▶ [TASK OBJECTIVE]: Would you please transcribe the data in full and exactly, excluding images?

▶ [MATERIAL PROVIDED]:
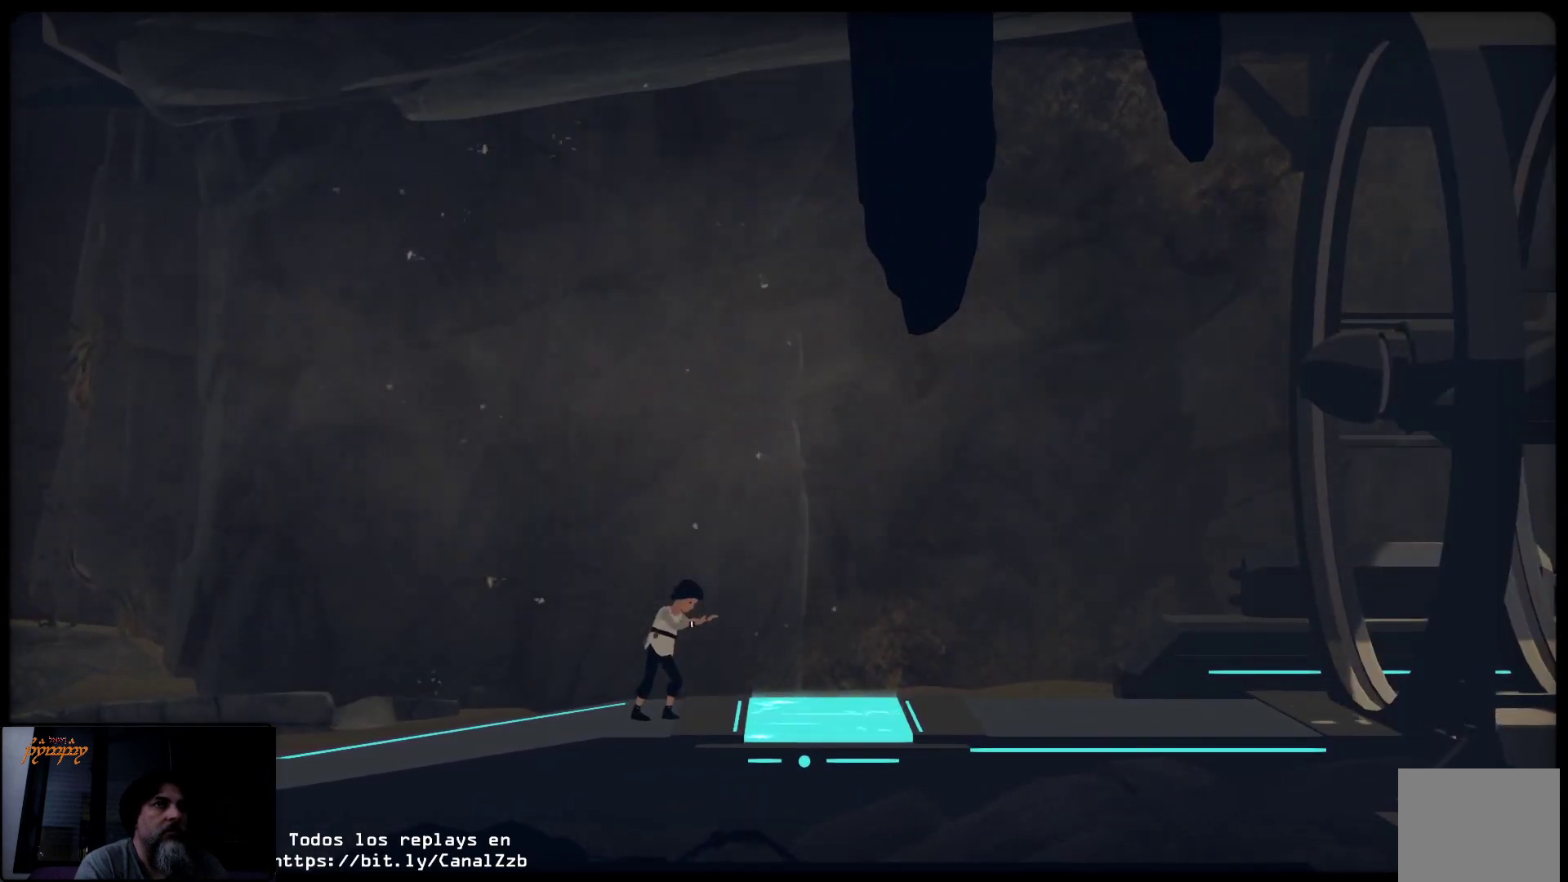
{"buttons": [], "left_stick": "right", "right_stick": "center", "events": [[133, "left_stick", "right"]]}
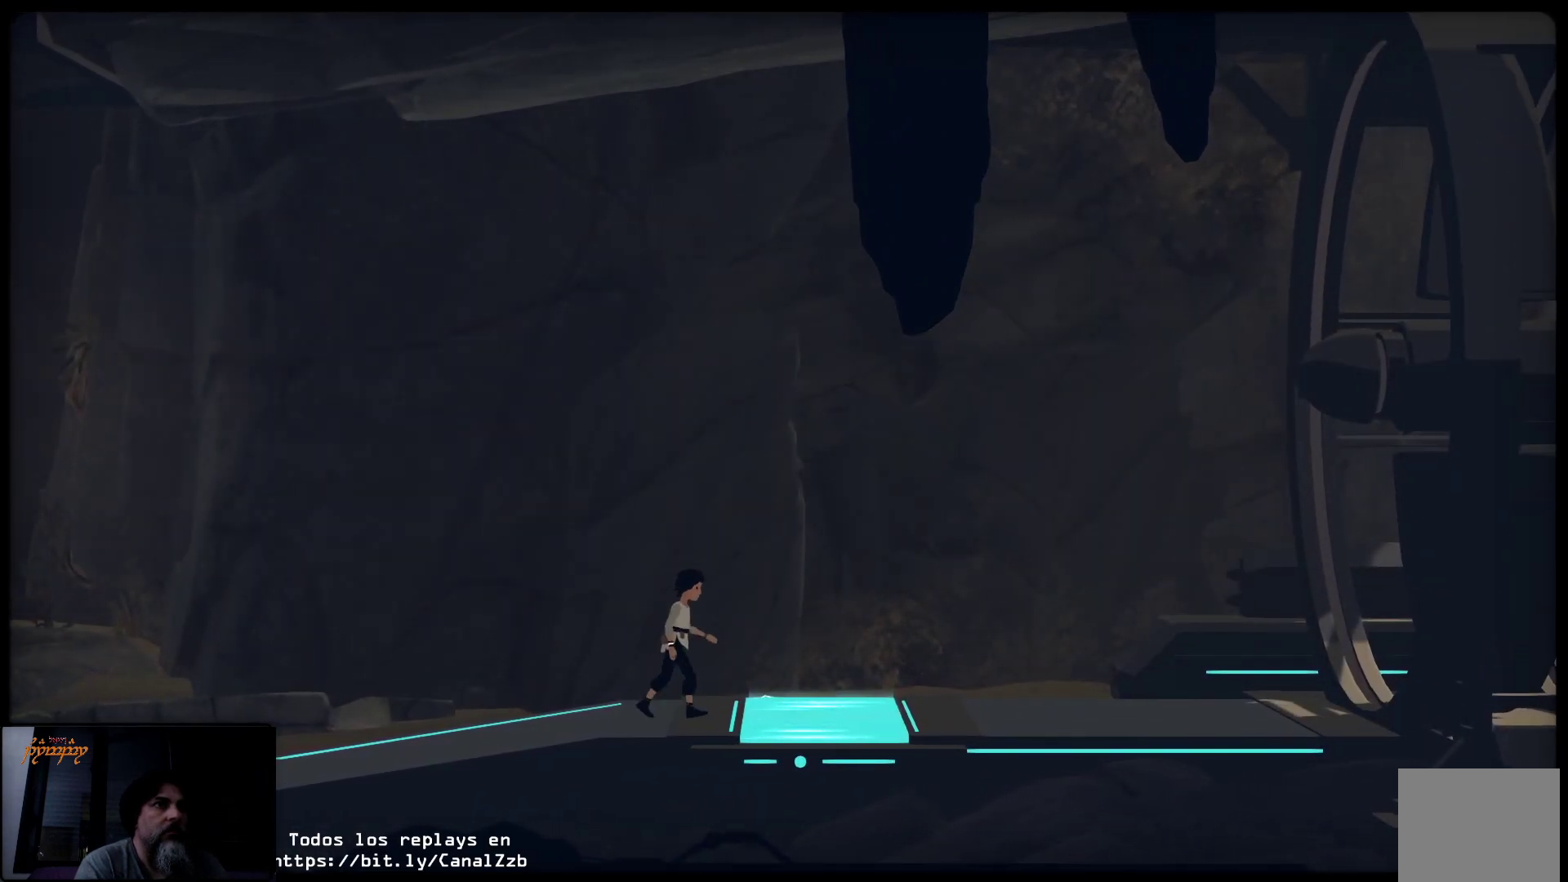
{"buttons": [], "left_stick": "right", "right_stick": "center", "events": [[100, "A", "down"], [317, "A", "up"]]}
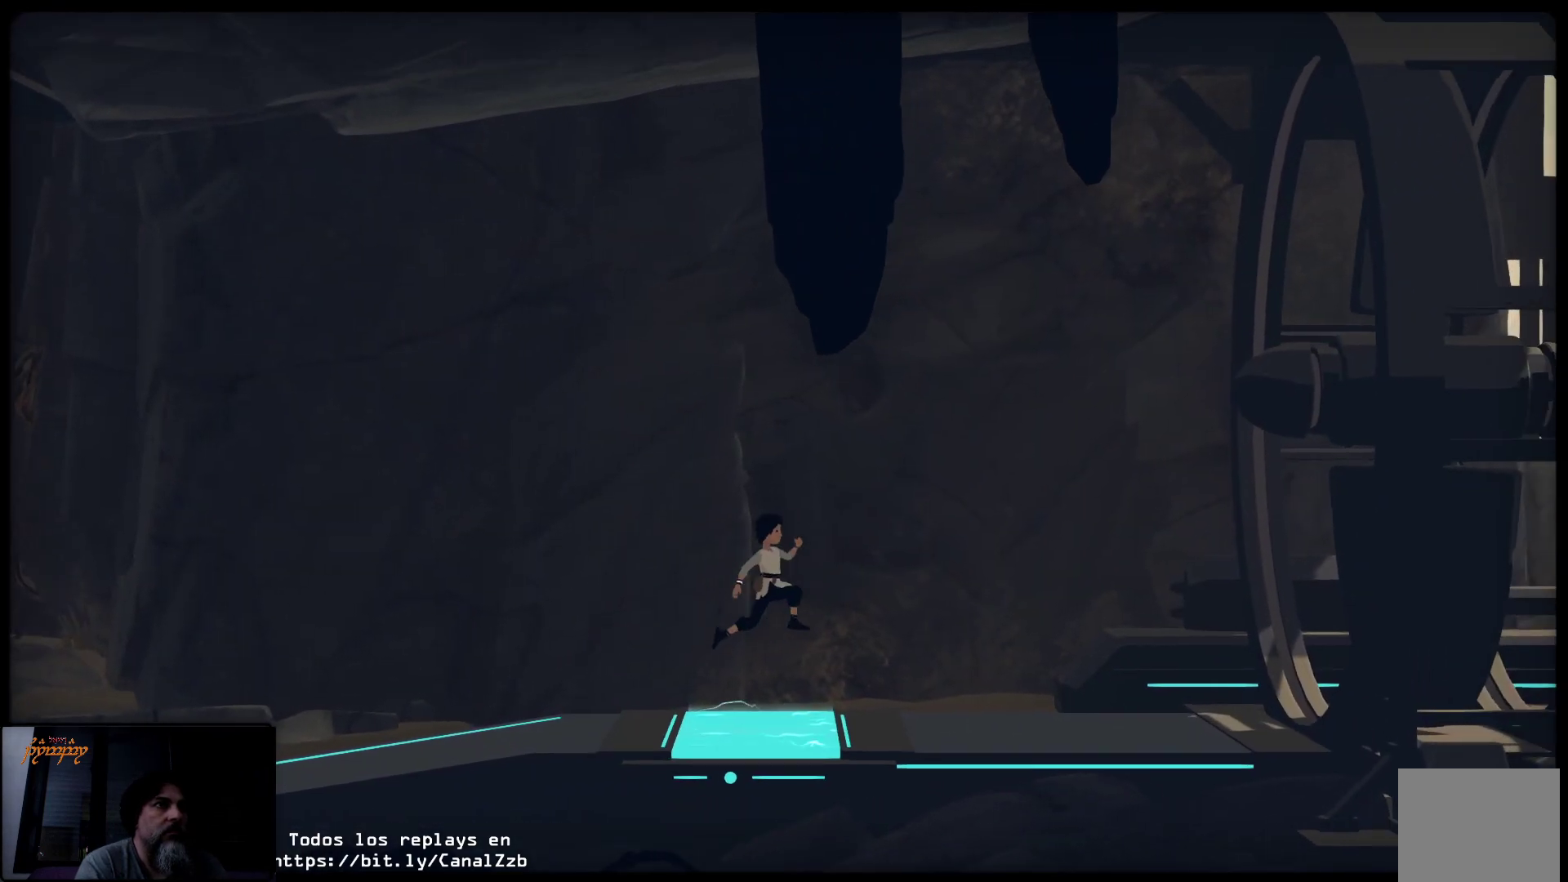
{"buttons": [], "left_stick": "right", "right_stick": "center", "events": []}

▶ [RESULT OF THIS EXERCISE]:
{"buttons": [], "left_stick": "right", "right_stick": "center", "events": [[133, "left_stick", "right"]]}
{"buttons": [], "left_stick": "right", "right_stick": "center", "events": [[100, "A", "down"], [317, "A", "up"]]}
{"buttons": [], "left_stick": "right", "right_stick": "center", "events": []}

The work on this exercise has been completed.